Objetivo: Segundo a entrevista, qual pergunta o público mais fez na exposição do Santander Cultural?
------ Texto de leitura
É. Eu já fiz também algumas coisas com uns galhos.

E a cadeira de balanço?

A cadeira vem de um trabalho que eu tinha feito antes, daqueles trabalhos com os papéis. Em um deles tinha a minha avó sentada em uma cadeira de balanço. Alguns pedaços eram a cadeira vazia, alguns eram pedaços com ela sentada, e pedaços de uma almofada na cadeira. Esse trabalho tá lá em casa ainda. A minha avó morreu ano passado e então, nos trabalhos que eu fiz depois disso, eu vejo muito essa questão da ausência. Do não estar aqui. Pra mim, aquele da cadeira de balanço é isso. A cadeira vazia é algo de ausência mesmo.

Sim, até porque uma das funções da cadeira é esta, servir de sustento para alguém.

Exato. E aquela cadeira é isso, estar vazia é uma ausência que está ali. Mas eu acho que, quando tu olhas o trabalho, tu não tens todas essas informações. Penso que ele funciona muito por uma questão gráfica mesmo. Das curvas, porque é de uma madeira vergada, e todas aquelas curvas têm algo de orgânico.

É, quando eu vi aquele trabalho pela primeira vez, de relance, não percebi que era uma cadeira, achei que era algo mais abstrato.  A cadeira de balanço tem algo muito do cotidiano, de casa…

É, e todas estas imagens são de coisas de casa. Tudo está muito próximo a mim. Não é sobre a casa, mas é tudo muito próximo. As ferramentas, as plantas, os móveis.

O que tu gostarias de experimentar?

Eu tenho muita vontade de fazer livros. Aproveitar essas transparências, essas coisas do papel. Nessa pesquisa do papel, eu acabava tendo muitos insights de encadernação, e daí é um mundo novo, muito legal. Mas ainda tenho que pensar mais um pouco.

Que reações que as pessoas já tiveram sobre teu trabalho? Alguma coisa que elas te disseram, ou que tu leste que escreveram sobre ele?

Eu tive essa experiência no Santander Cultural de exposição que foi muito boa justamente porque teve uma conversa com a curadora antes da exposição, e depois da exposição muita gente viu e veio falar comigo. As pessoas percebem várias coisas que eu estou botando ali. A pergunta que mais me fizeram é: “tá, mas e quem é essa senhora?”. Direto. Claro que desconfiavam que era a minha avó, mas eu achava muito legal que podia não ser. Várias vezes eu pensei “posso até responder que não é”. Ao mesmo tempo em que perguntam e que isso chama atenção, acho legal que não esteja explícito.

As pessoas ficam muito impressionadas da questão do papel mesmo, da delicadeza. A gente não está acostumada com a fragilidade; a gente lida com o papel o tempo inteiro, mas é esse papel padronizado. Quando tu chegas com outro papel, as pessoas se impressionam.
------------
------ Amostra do material
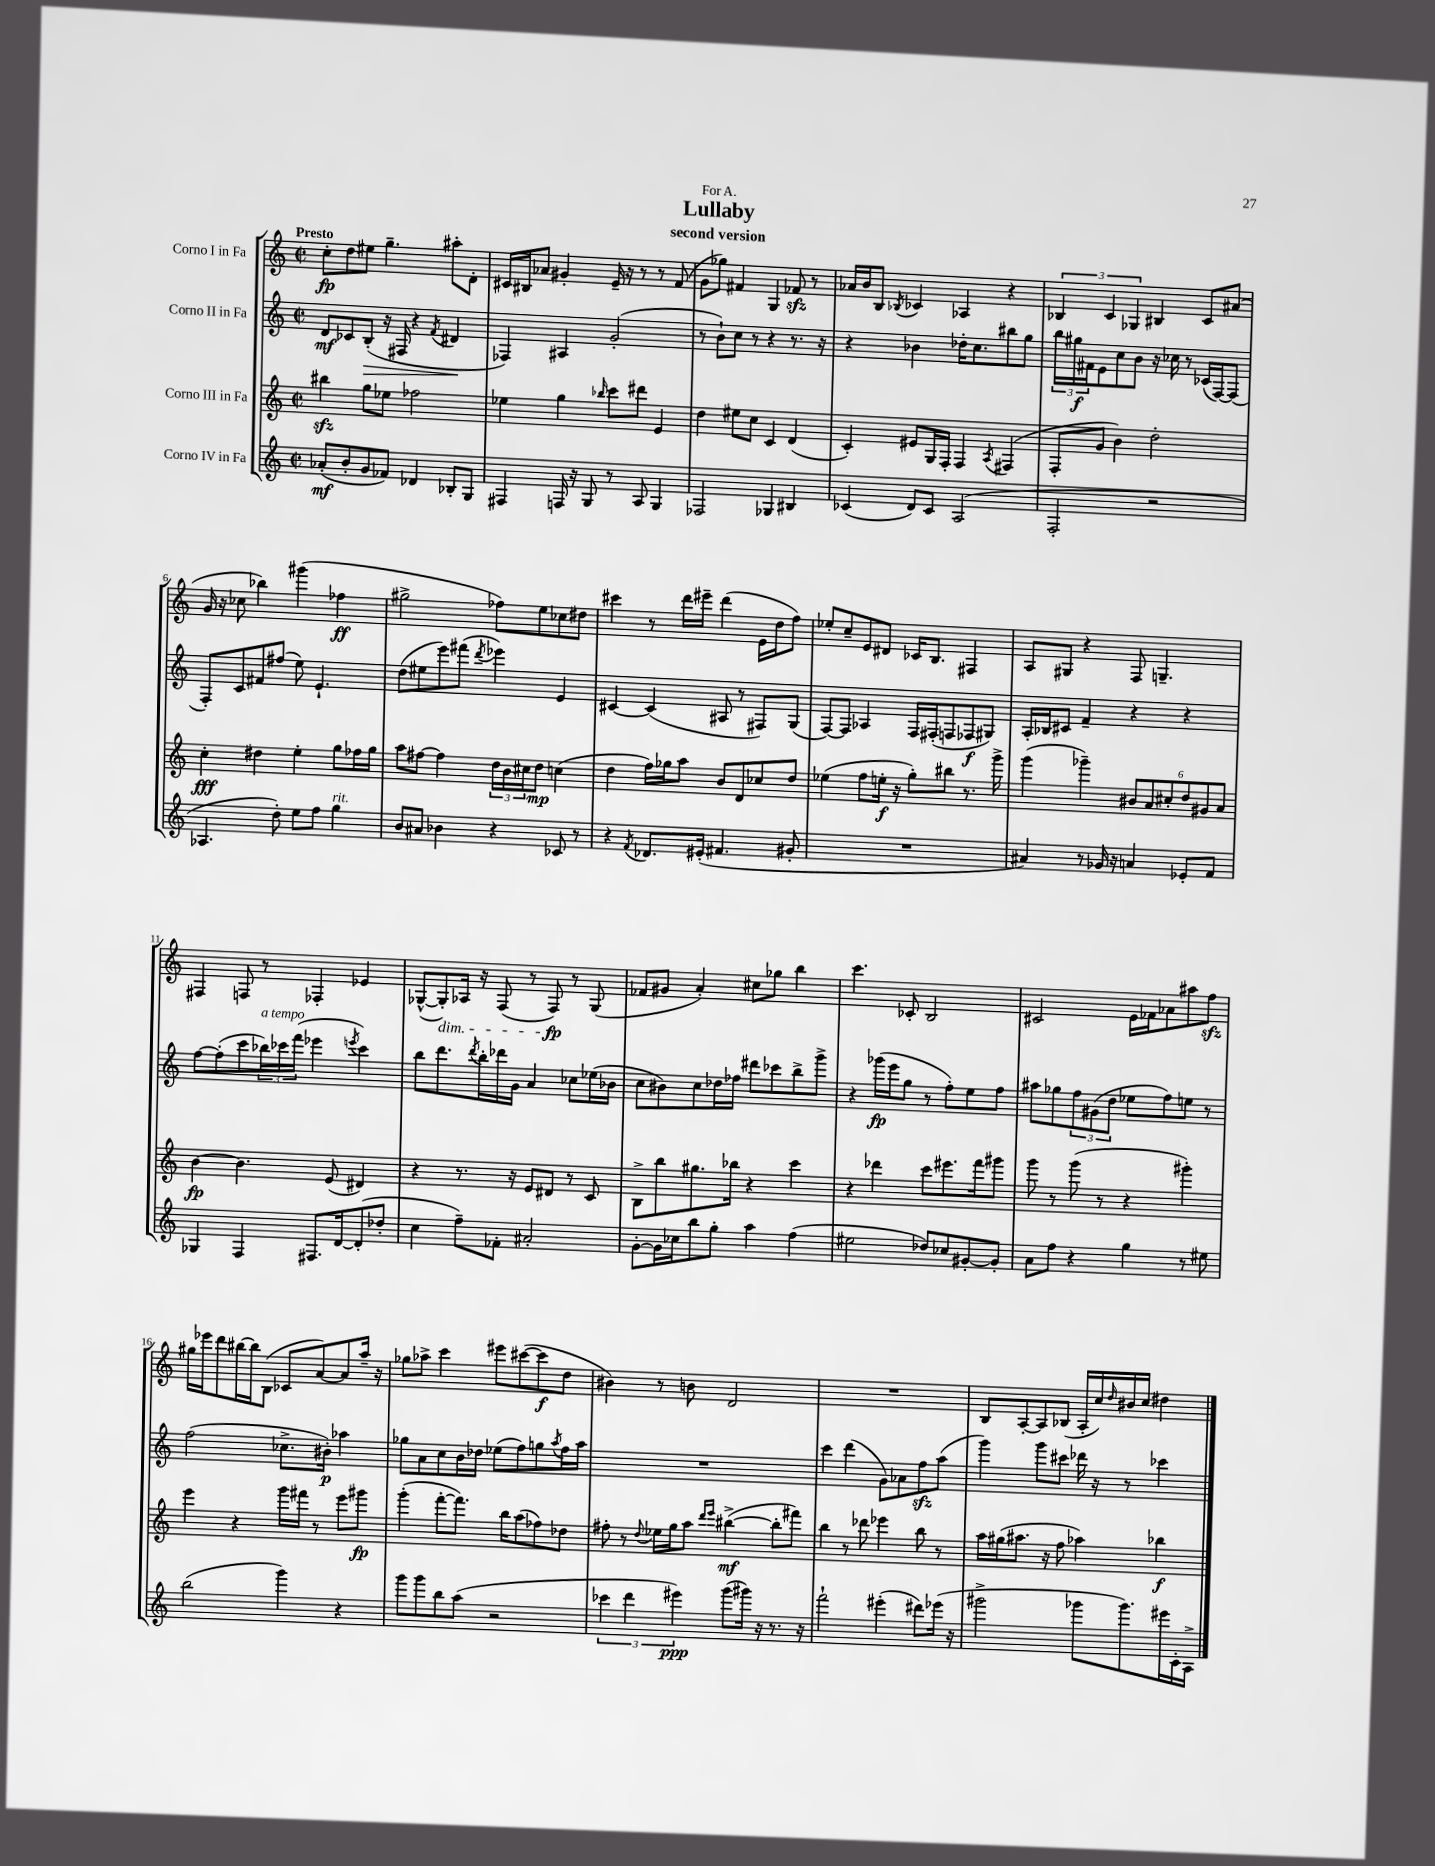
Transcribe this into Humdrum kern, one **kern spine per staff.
------------
Resposta correta: A pergunta mais frequente foi “tá, mas e quem é essa senhora?”.